On x86, yes, the MMU does the page table walk. On other systems (e.g: MIPS), the MMU is little more than the TLB, and on TLB miss exceptions the kernel does the page table walk by software.
Though this is not going to be the best answer, iw ould like to share my thoughts on confused points.
1. Does Page table is maintained...
Yes. kernel maintains the page tables. In fact it maintains nested page tables. And top of the page tables is stored in top_pmd. pmd i suppose it is page mapping directory. You can traverse through all the page tables using this structure.
2. How MMU cannot find the address in physical RAM.....
I am not sure i understood the question. But in case because of some problem, the instruction is faulted or out of its instruction area is being accessed, you generally get undefined instruction exception resulting in undefined exception abort. If you look at the crash dumps, you can see it in the kernel log.
3. Is the Mapping table - virtual to physical is inside a MMU...
Yes. MMU is SW+HW. HW is like TLB and all. The mapping tables are stored here. For instructions, that is for code section i always converted the physical-virtual address and always they matched. And almost all the times it matches for Data sections as well.
4. cat /proc/pid_value/maps. This shows me the current mapping of the vmarea....
This is more used for analyzing the virtual addresses of user space stacks. As you know virtually all the user space programs can have 4 GB of virtual address. So unlike kernel if i say 0xc0100234. You cannot directly go and point to the istruction. So you need this mapping and the virtual address to point the instruction based on the data you have.

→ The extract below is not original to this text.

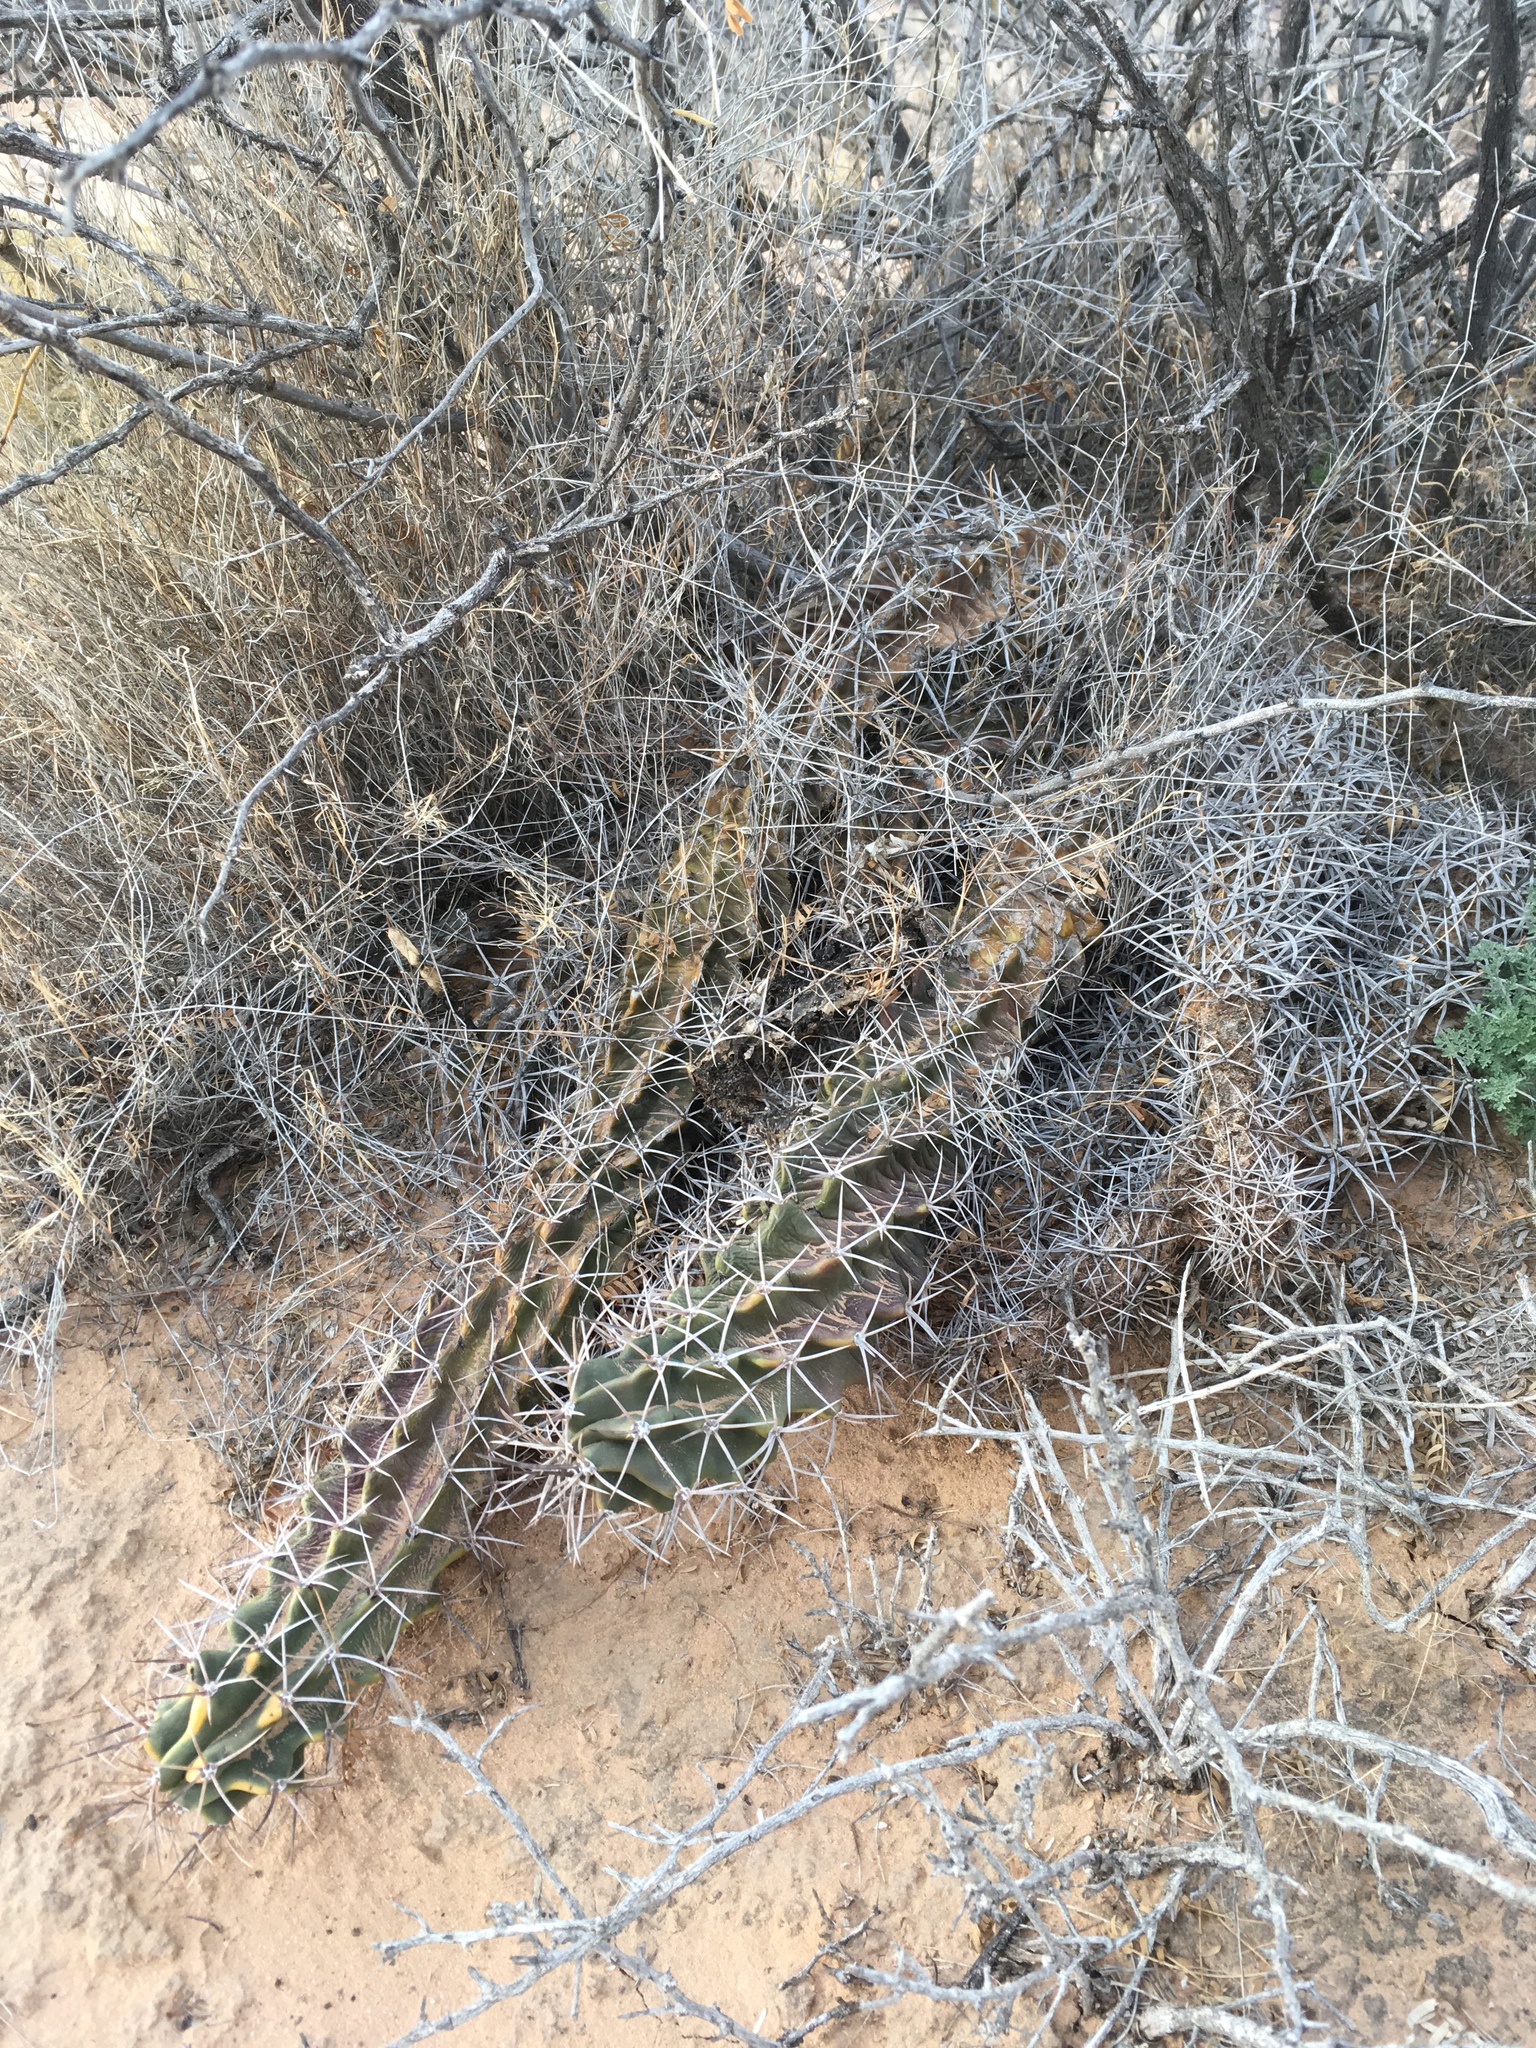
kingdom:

5. The high-mem concept is that kernel cannot directly access the Memory...
High-mem corresponds to user space memory(some one correct me if i am wrong). When kernel wants to read some data from a address at user space you will be accessing the HIGHMEM.
6. Does the processor specifically comes with the MMU support. Those who doesn't have MMU support cannot run LInux?
MMU as i mentioned is HW + SW. So mostly it would be coming with the chipset. and the SW would be generally architecture dependent. You can disable MMU from kernel config and build. I have never tried it though. Mostly these days allthe chipsets have it. But small boards i think they disable MMU. I am not entirely sure though.
As all these are conceptual questions, i may be lacking some knowledge and be wrong at places. If so others please correct me.